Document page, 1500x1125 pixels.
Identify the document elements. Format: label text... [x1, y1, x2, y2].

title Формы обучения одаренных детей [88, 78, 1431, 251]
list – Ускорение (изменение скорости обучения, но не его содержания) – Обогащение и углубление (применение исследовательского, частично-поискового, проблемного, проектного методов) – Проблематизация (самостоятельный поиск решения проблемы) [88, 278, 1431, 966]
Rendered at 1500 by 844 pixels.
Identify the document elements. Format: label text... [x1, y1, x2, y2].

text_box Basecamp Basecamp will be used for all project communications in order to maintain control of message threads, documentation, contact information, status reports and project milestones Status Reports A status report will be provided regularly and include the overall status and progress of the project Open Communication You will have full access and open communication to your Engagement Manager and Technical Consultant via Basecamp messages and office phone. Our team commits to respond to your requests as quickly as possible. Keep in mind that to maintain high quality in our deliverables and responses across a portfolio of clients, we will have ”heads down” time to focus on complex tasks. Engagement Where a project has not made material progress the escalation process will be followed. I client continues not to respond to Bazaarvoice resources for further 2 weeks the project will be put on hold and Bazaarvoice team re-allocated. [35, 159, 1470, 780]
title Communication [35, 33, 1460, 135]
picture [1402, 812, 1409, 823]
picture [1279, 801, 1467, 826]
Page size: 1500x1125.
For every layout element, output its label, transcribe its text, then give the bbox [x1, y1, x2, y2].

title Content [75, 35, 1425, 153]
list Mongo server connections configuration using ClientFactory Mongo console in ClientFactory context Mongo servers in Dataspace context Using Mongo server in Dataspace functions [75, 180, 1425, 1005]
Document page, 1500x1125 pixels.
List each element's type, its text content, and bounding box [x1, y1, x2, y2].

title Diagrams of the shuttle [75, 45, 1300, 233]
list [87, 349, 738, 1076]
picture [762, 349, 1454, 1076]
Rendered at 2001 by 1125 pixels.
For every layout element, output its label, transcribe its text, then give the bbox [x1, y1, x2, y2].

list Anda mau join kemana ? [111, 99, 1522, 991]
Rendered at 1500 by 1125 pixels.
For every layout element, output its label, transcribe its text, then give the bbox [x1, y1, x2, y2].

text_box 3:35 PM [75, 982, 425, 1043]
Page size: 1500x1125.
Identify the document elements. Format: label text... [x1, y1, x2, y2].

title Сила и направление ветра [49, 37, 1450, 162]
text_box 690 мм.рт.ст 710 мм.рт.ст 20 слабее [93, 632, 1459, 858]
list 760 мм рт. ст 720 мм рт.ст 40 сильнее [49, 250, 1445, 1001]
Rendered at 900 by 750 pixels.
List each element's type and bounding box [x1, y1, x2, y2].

## [Exercise directions]
Your reply should repeat the entries above in full, with every character intact.

## [Your response]
Document page, 1500x1125 pixels.
Identify the document elements. Format: label text... [x1, y1, x2, y2].

title Формы обучения одаренных детей [88, 78, 1431, 251]
list – Ускорение (изменение скорости обучения, но не его содержания) – Обогащение и углубление (применение исследовательского, частично-поискового, проблемного, проектного методов) – Проблематизация (самостоятельный поиск решения проблемы) [88, 278, 1431, 966]
Rendered at 1500 by 844 pixels.
Identify the document elements. Format: label text... [x1, y1, x2, y2].

text_box Basecamp Basecamp will be used for all project communications in order to maintain control of message threads, documentation, contact information, status reports and project milestones Status Reports A status report will be provided regularly and include the overall status and progress of the project Open Communication You will have full access and open communication to your Engagement Manager and Technical Consultant via Basecamp messages and office phone. Our team commits to respond to your requests as quickly as possible. Keep in mind that to maintain high quality in our deliverables and responses across a portfolio of clients, we will have ”heads down” time to focus on complex tasks. Engagement Where a project has not made material progress the escalation process will be followed. I client continues not to respond to Bazaarvoice resources for further 2 weeks the project will be put on hold and Bazaarvoice team re-allocated. [35, 159, 1470, 780]
title Communication [35, 33, 1460, 135]
picture [1402, 812, 1409, 823]
picture [1279, 801, 1467, 826]
Page size: 1500x1125.
For every layout element, output its label, transcribe its text, then give the bbox [x1, y1, x2, y2].

title Content [75, 35, 1425, 153]
list Mongo server connections configuration using ClientFactory Mongo console in ClientFactory context Mongo servers in Dataspace context Using Mongo server in Dataspace functions [75, 180, 1425, 1005]
Document page, 1500x1125 pixels.
List each element's type, its text content, and bounding box [x1, y1, x2, y2].

title Diagrams of the shuttle [75, 45, 1300, 233]
list [87, 349, 738, 1076]
picture [762, 349, 1454, 1076]
Rendered at 2001 by 1125 pixels.
For every layout element, output its label, transcribe its text, then give the bbox [x1, y1, x2, y2].

list Anda mau join kemana ? [111, 99, 1522, 991]
Rendered at 1500 by 1125 pixels.
For every layout element, output its label, transcribe its text, then give the bbox [x1, y1, x2, y2].

text_box 3:35 PM [75, 982, 425, 1043]
Page size: 1500x1125.
Identify the document elements. Format: label text... [x1, y1, x2, y2].

title Сила и направление ветра [49, 37, 1450, 162]
text_box 690 мм.рт.ст 710 мм.рт.ст 20 слабее [93, 632, 1459, 858]
list 760 мм рт. ст 720 мм рт.ст 40 сильнее [49, 250, 1445, 1001]
Rendered at 900 by 750 pixels.
List each element's type and bounding box [x1, y1, x2, y2].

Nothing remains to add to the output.